La ley que regula la muerte digna está a punto de ser aprobada

Almudena Sánchez
ALMUDENA SÁNCHEZ

La ley que regula el derecho de los pacientes a elegir el tratamiento médico a aplicar cuando sufren una enfermedad terminal está a punto de ser aprobada en el pleno del Parlamento previsto para el día 27. El espíritu de consenso que ha rodeado la tramitación del texto ha facilitado mucho el camino.

Tal y como se explica en los primeros párrafos de la proposición de ley, cada vez son más frecuentes las situaciones «complejas» en las que los pacientes y los profesionales sanitarios no saben exactamente qué hacer y cómo abordar los tratamientos paliativos de enfermedades terminales o que ocasionan un gran sufrimiento.

Esto ha generado un «amplio debate social, que refleja la conveniencia de abordar de forma específica la regulación de los derechos que afrontan el proceso final de la vida, con el fin de preservar la dignidad de la persona en ese trance, respetar su autonomía y garantizar el pleno ejercicio de sus derechos». Así es como los impulsores de la iniciativa -Coalición Canaria ( CC) y Partido Socialista Canario ( PSC) justifican su presentación en el Parlamento.

El texto pasó ayer jueves por la mayoría de los trámites obligatorios y está preparado para su aprobación definitiva el próximo 27 de enero, día en el que probablemente se convocará un pleno extraordinario.

El alto grado de consenso entre todos los grupos parlamentarios, inusual en la Cámara, ha facilitado mucho su tramitación.
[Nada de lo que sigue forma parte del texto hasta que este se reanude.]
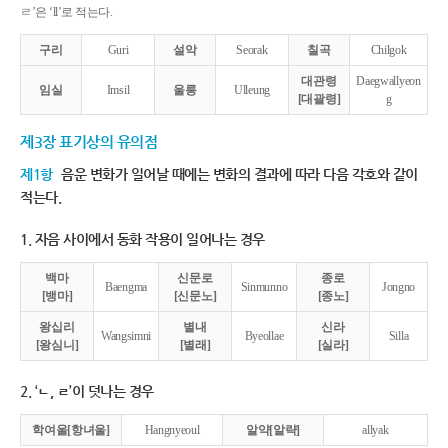
ㄹ’은 ‘ll’로 적는다.
구리
Guri
설악
Seorak
칠곡
Chilgok
대관령
Daegwallyeon
임실
Imsil
울릉
Ulleung
[대괄령]
g
제3장 표기상의 유의점
제1항
음운 변화가 일어날 때에는 변화의 결과에 따라 다음 각호와 같이
적는다.
1. 자음 사이에서 동화 작용이 일어나는 경우
백마
신문로
종로
Baengma
Sinmunno
Jongno
[뱅마]
[신문노]
[종노]
왕십리
별내
신라
Wangsimni
Byeollae
Silla
[왕심니]
[별래]
[실라]
2. ‘ㄴ, ㄹ’이 덧나는 경우
학여울[항녀울]
Hangnyeoul
알약[알략]
allyak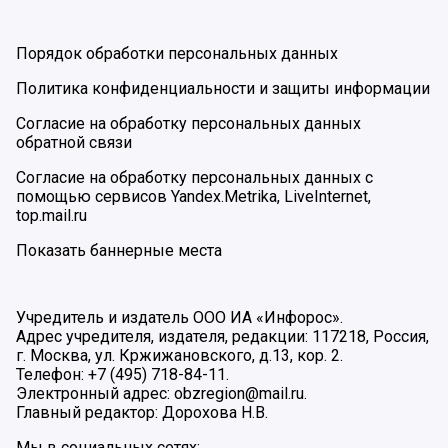
Порядок обработки персональных данных
Политика конфиденциальности и защиты информации
Согласие на обработку персональных данных
обратной связи
Согласие на обработку персональных данных с
помощью сервисов Yandex.Metrika, LiveInternet,
top.mail.ru
Показать баннерные места
Учредитель и издатель ООО ИА «Инфорос».
Адрес учредителя, издателя, редакции: 117218, Россия,
г. Москва, ул. Кржижановского, д.13, кор. 2.
Телефон: +7 (495) 718-84-11.
Электронный адрес: obzregion@mail.ru.
Главный редактор: Дорохова Н.В.
Мы в социальных сетях: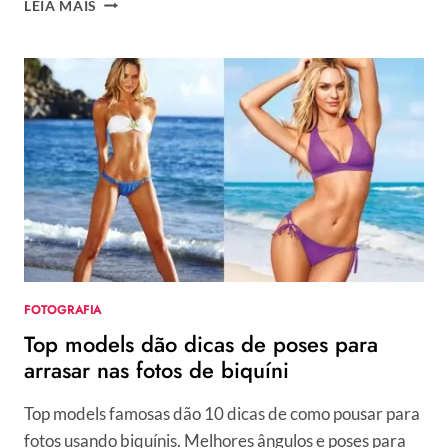
LEIA MAIS
10
COISAS
IMPORTANTES
SOBRE
SEU
PARCEIRO
ANTES
DE
ACEITAR
UM
CASAMENTO
FOTOGRAFIA
Top models dão dicas de poses para
arrasar nas fotos de biquíni
Top models famosas dão 10 dicas de como pousar para
fotos usando biquínis. Melhores ângulos e poses para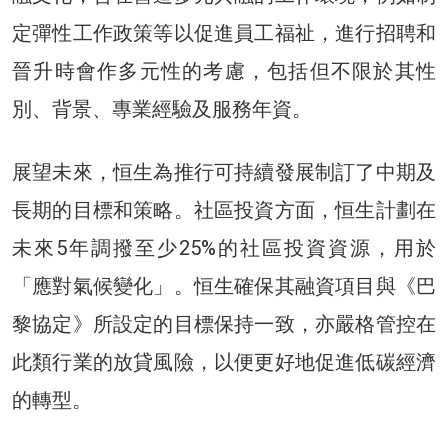
定彈性工作政策等以促進員工福祉，進行招聘和
晉升時會作多元性的考慮，包括但不限於其性
別、背景、專業經驗及服務年資。
展望未來，恒生為推行可持續發展制訂了中期及
長期的目標和策略。社區投資方面，恒生計劃在
未來5年調撥至少25%的社區投資資源，用於
「應對氣候變化」。恒生確保其融資項目與《巴
黎協定》所設定的目標保持一致，亦嚴格管控在
此類行業的放貸風險，以便更好地促進低碳經濟
的轉型。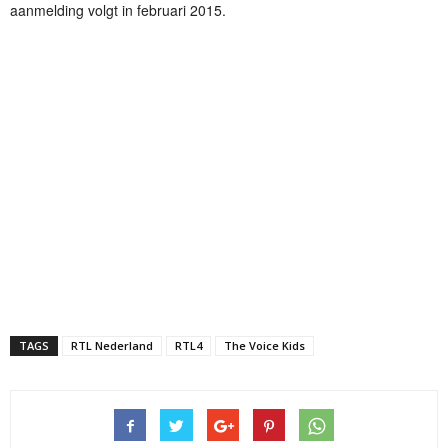
aanmelding volgt in februari 2015.
TAGS
RTL Nederland
RTL4
The Voice Kids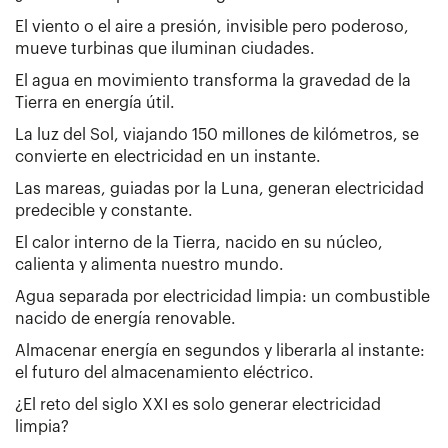
El viento o el aire a presión, invisible pero poderoso,
mueve turbinas que iluminan ciudades.
El agua en movimiento transforma la gravedad de la
Tierra en energía útil.
La luz del Sol, viajando 150 millones de kilómetros, se
convierte en electricidad en un instante.
Las mareas, guiadas por la Luna, generan electricidad
predecible y constante.
El calor interno de la Tierra, nacido en su núcleo,
calienta y alimenta nuestro mundo.
Agua separada por electricidad limpia: un combustible
nacido de energía renovable.
Almacenar energía en segundos y liberarla al instante:
el futuro del almacenamiento eléctrico.
¿El reto del siglo XXI es solo generar electricidad
limpia?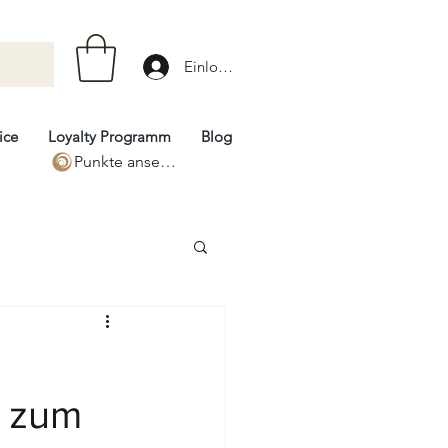
Einloggen
ice
Loyalty Programm
Blog
Punkte ansehen
r zum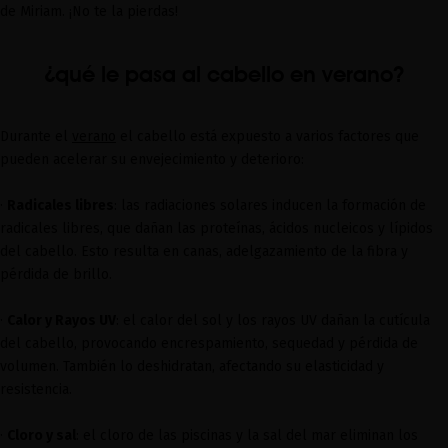
de Miriam. ¡No te la pierdas!
¿qué le pasa al cabello en verano?
Durante el
verano
el cabello está expuesto a varios factores que
pueden acelerar su envejecimiento y deterioro:
·
Radicales libres
: las radiaciones solares inducen la formación de
radicales libres, que dañan las proteínas, ácidos nucleicos y lípidos
del cabello. Esto resulta en canas, adelgazamiento de la fibra y
pérdida de brillo.
·
Calor y Rayos UV
: el calor del sol y los rayos UV dañan la cutícula
del cabello, provocando encrespamiento, sequedad y pérdida de
volumen. También lo deshidratan, afectando su elasticidad y
resistencia.
·
Cloro y sal
: el cloro de las piscinas y la sal del mar eliminan los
Asimismo, cabe destacar que la mayoría de las observaciones hechas por el Consejo Consultivo -órgano encargado de supervisar el cumplimiento de la legislación marco- han sido incorporadas al texto que, de esta forma gana en seguridad jurídica.

Esto es particularmente relevante al tratarse de una materia delicada. De hecho, en el Consultivo se suscitó un debate que ha acabado con una disidencia respecto del dictamen aprobado.

En primer lugar, la discrepancia viene, además de temas estrictamente legales y del Derecho, por el alcance que da la mayoría de los consejeros al «derecho a la vida». Dicha mayoría entiende que hay sentencias del Tribunal Constitucional que sugieren, en su comentario a la proposición de ley, la existencia también de un «derecho a la propia muerte o a la muerte eutanásica»; por contra, el presidente del Consultivo, Carlos Millán, lo niega y también lo rechaza. Asimismo, advierte de «inseguridad jurídica» en varios asuntos que se regulan como por ejemplo, el de la sedación. Considera que se asimilan diferentes tipos de tratamientos y no se consideran las consecuencias penales ni las objeciones de conciencia que pudieran tener los facultativos que participan en ellos.